Saved entries:

+ + + +

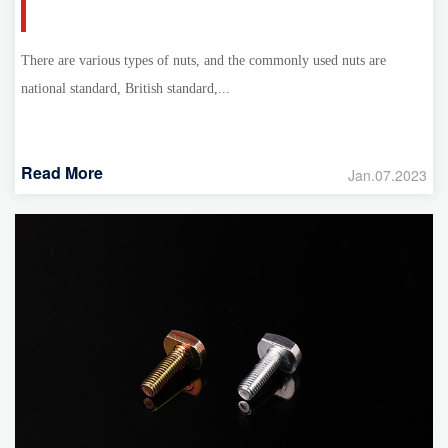
There are various types of nuts, and the commonly used nuts are
national standard, British standard,...
Read More
Jan.07.2023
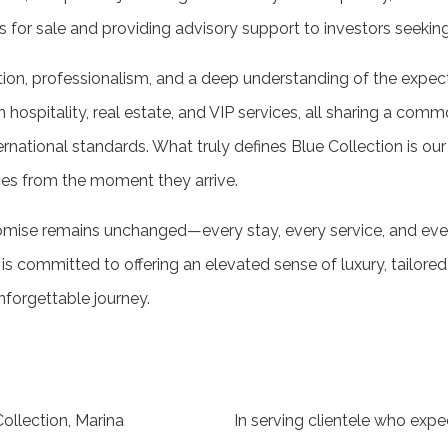
es for sale and providing advisory support to investors seekin
etion, professionalism, and a deep understanding of the expec
 hospitality, real estate, and VIP services, all sharing a commo
rnational standards. What truly defines Blue Collection is our
es from the moment they arrive.
omise remains unchanged—every stay, every service, and ever
is committed to offering an elevated sense of luxury, tailored 
forgettable journey.
ollection, Marina
In serving clientele who expe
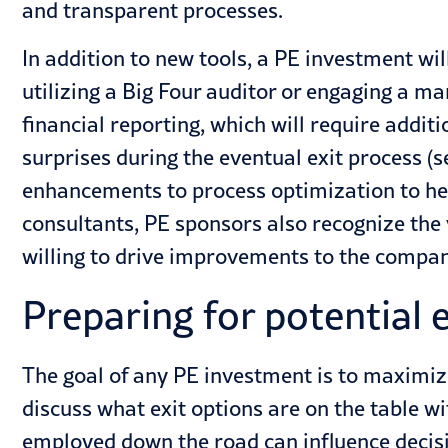
and transparent processes.
In addition to new tools, a PE investment wil
utilizing a Big Four auditor or engaging a ma
financial reporting, which will require addi
surprises during the eventual exit process (
enhancements to process optimization to h
consultants, PE sponsors also recognize the
willing to drive improvements to the compan
Preparing for potential 
The goal of any PE investment is to maximiz
discuss what exit options are on the table wi
employed down the road can influence decisio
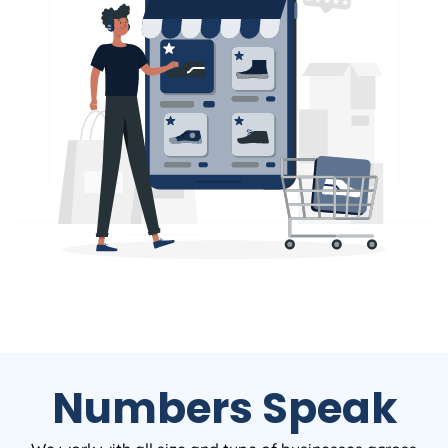
Numbers Speak
We work with all size and type of businesses across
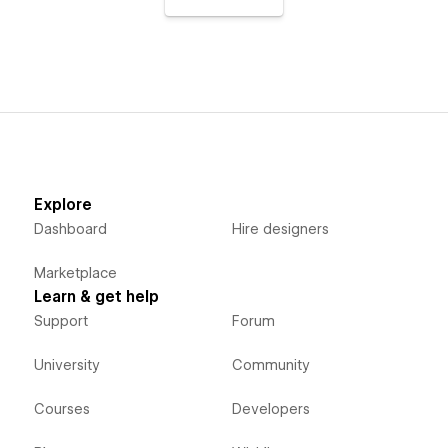
Explore
Dashboard
Hire designers
Marketplace
Learn & get help
Support
Forum
University
Community
Courses
Developers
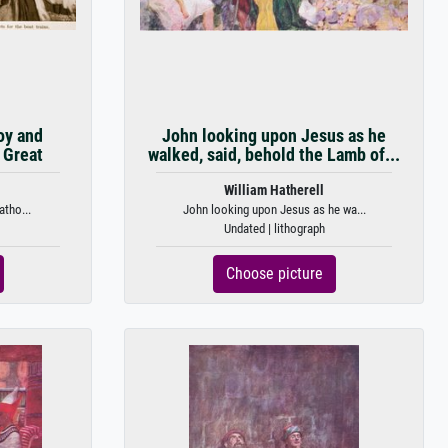
oy and
John looking upon Jesus as he
 Great
walked, said, behold the Lamb of...
William Hatherell
atho...
John looking upon Jesus as he wa...
Undated | lithograph
Choose picture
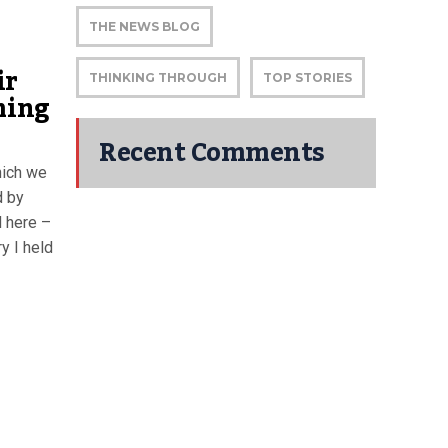
THE NEWS BLOG
ir
THINKING THROUGH
TOP STORIES
ming
Recent Comments
hich we
d by
d here –
y I held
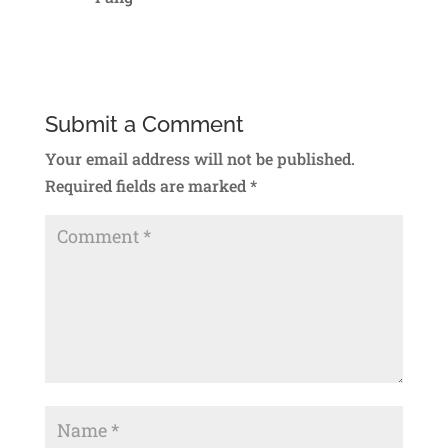
Reply
Submit a Comment
Your email address will not be published.
Required fields are marked
*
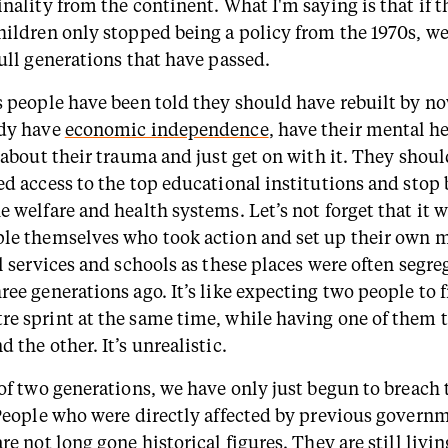
nality from the continent. What I'm saying is that if t
hildren only stopped being a policy from the 1970s, we
full generations that have passed.
s people have been told they should have rebuilt by n
ady have
economic independence
, have their mental he
t about their trauma and just get on with it. They shou
ed access to the top educational institutions and stop 
 welfare and health systems. Let’s not forget that it w
le themselves who took action and set up their own 
l services and schools as these places were often segr
ee generations ago. It’s like expecting two people to f
e sprint at the same time, while having one of them t
 the other. It’s unrealistic.
 of two generations, we have only just begun to breach 
 People who were directly affected by previous govern
re not long gone historical figures. They are still livi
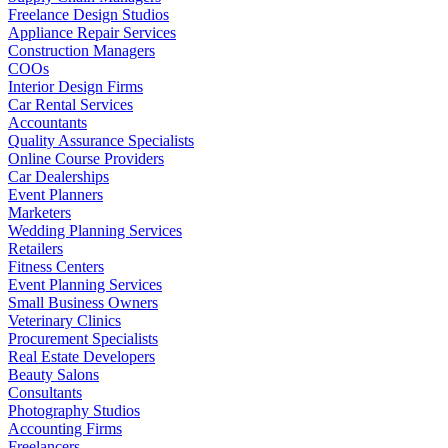
Freelance Design Studios
Appliance Repair Services
Construction Managers
COOs
Interior Design Firms
Car Rental Services
Accountants
Quality Assurance Specialists
Online Course Providers
Car Dealerships
Event Planners
Marketers
Wedding Planning Services
Retailers
Fitness Centers
Event Planning Services
Small Business Owners
Veterinary Clinics
Procurement Specialists
Real Estate Developers
Beauty Salons
Consultants
Photography Studios
Accounting Firms
Freelancers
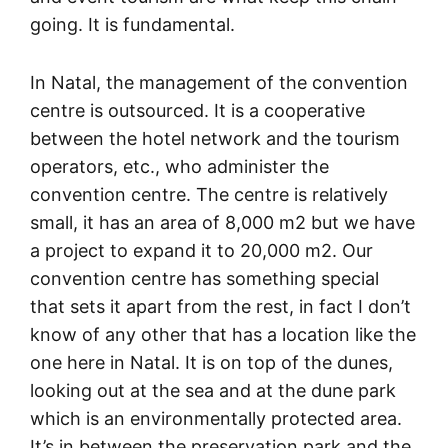
going. It is fundamental.
In Natal, the management of the convention
centre is outsourced. It is a cooperative
between the hotel network and the tourism
operators, etc., who administer the
convention centre. The centre is relatively
small, it has an area of 8,000 m2 but we have
a project to expand it to 20,000 m2. Our
convention centre has something special
that sets it apart from the rest, in fact I don’t
know of any other that has a location like the
one here in Natal. It is on top of the dunes,
looking out at the sea and at the dune park
which is an environmentally protected area.
It’s in between the preservation park and the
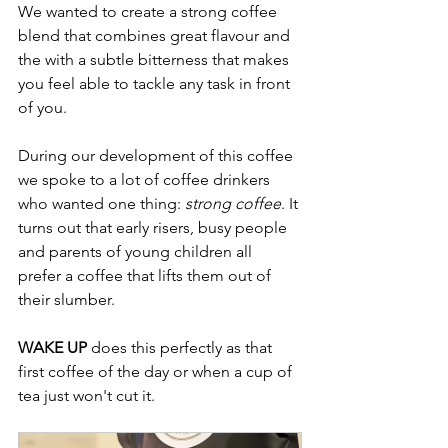
We wanted to create a strong coffee 
blend that combines great flavour and 
the with a subtle bitterness that makes 
you feel able to tackle any task in front 
of you.
During our development of this coffee 
we spoke to a lot of coffee drinkers 
who wanted one thing: 
strong coffee
. It 
turns out that early risers, busy people 
and parents of young children all 
prefer a coffee that lifts them out of 
their slumber.
WAKE UP
 does this perfectly as that 
first coffee of the day or when a cup of 
tea just won't cut it. 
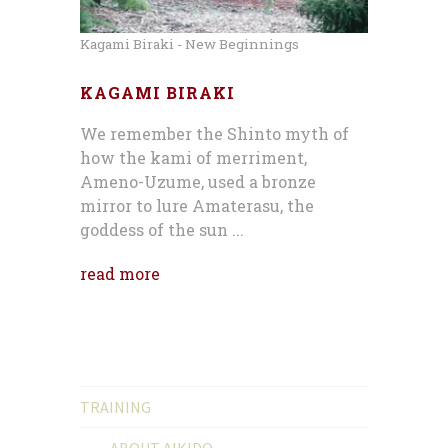
Kagami Biraki - New Beginnings
KAGAMI BIRAKI
We remember the Shinto myth of
how the kami of merriment,
Ameno-Uzume, used a bronze
mirror to lure Amaterasu, the
goddess of the sun ...
read more
TRAINING
ABOUT AIKIDO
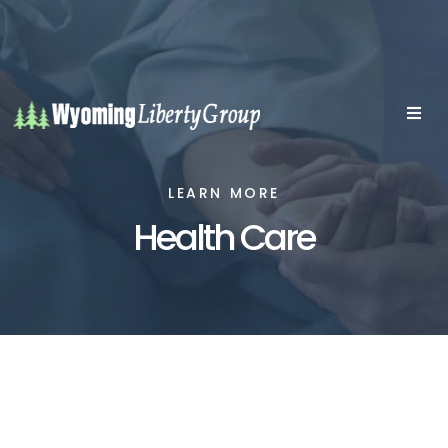
LEARN MORE
Health Care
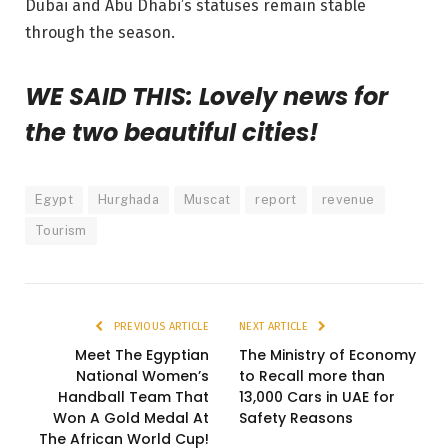
Dubai and Abu Dhabi’s statuses remain stable
through the season.
WE SAID THIS: Lovely news for
the two beautiful cities!
Egypt
Hurghada
Muscat
report
revenue
Tourism
PREVIOUS ARTICLE
NEXT ARTICLE
Meet The Egyptian
The Ministry of Economy
National Women’s
to Recall more than
Handball Team That
13,000 Cars in UAE for
Won A Gold Medal At
Safety Reasons
The African World Cup!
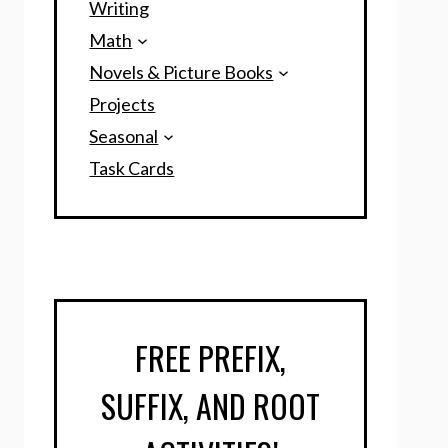
Writing
Math
Novels & Picture Books
Projects
Seasonal
Task Cards
FREE PREFIX,
SUFFIX, AND ROOT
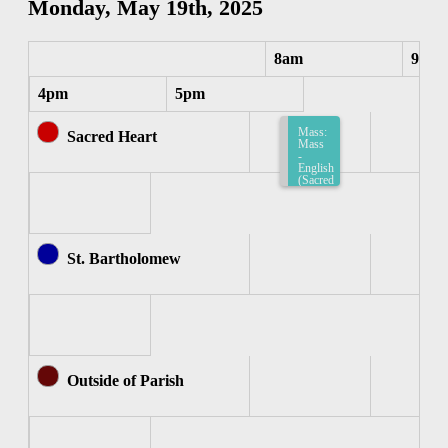
Monday, May 19th, 2025
8am
9am
4pm
5pm
Mass:
Sacred Heart
Mass
-
English
(Sacred
Heart)
8:15am-
8:45am
St. Bartholomew
Outside of Parish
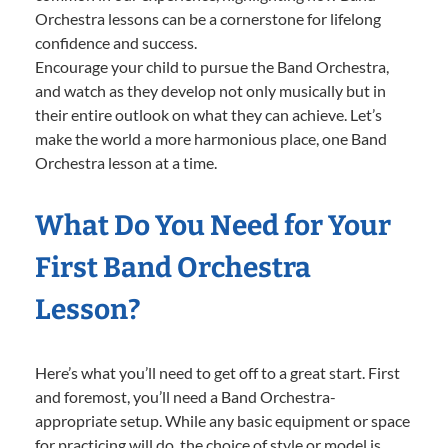
Orchestra lessons can be a cornerstone for lifelong
confidence and success.
Encourage your child to pursue the Band Orchestra,
and watch as they develop not only musically but in
their entire outlook on what they can achieve. Let’s
make the world a more harmonious place, one Band
Orchestra lesson at a time.
What Do You Need for Your
First Band Orchestra
Lesson?
Here’s what you’ll need to get off to a great start. First
and foremost, you’ll need a Band Orchestra-
appropriate setup. While any basic equipment or space
for practicing will do, the choice of style or model is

+ + + +

## Task instructions
Copy every line exactly, from the opening line of the entries down to the line holding "William Hatherell", and keep the pictures out.

## Solution for this task
There are various types of nuts, and the commonly used nuts are
national standard, British standard,...
Read More
Jan.07.2023
es for sale and providing advisory support to investors seekin
etion, professionalism, and a deep understanding of the expec
 hospitality, real estate, and VIP services, all sharing a commo
rnational standards. What truly defines Blue Collection is our
es from the moment they arrive.
omise remains unchanged—every stay, every service, and ever
is committed to offering an elevated sense of luxury, tailored 
forgettable journey.
ollection, Marina
In serving clientele who expe
and transparent processes.
In addition to new tools, a PE investment wil
utilizing a Big Four auditor or engaging a ma
financial reporting, which will require addi
surprises during the eventual exit process (
enhancements to process optimization to h
consultants, PE sponsors also recognize the
willing to drive improvements to the compan
Preparing for potential 
The goal of any PE investment is to maximiz
discuss what exit options are on the table wi
employed down the road can influence decisio
Numbers Speak
We work with all size and type of businesses across
Explore
Dashboard
Hire designers
Marketplace
Learn & get help
Support
Forum
University
Community
Courses
Developers
oy and
John looking upon Jesus as he
 Great
walked, said, behold the Lamb of...
William Hatherell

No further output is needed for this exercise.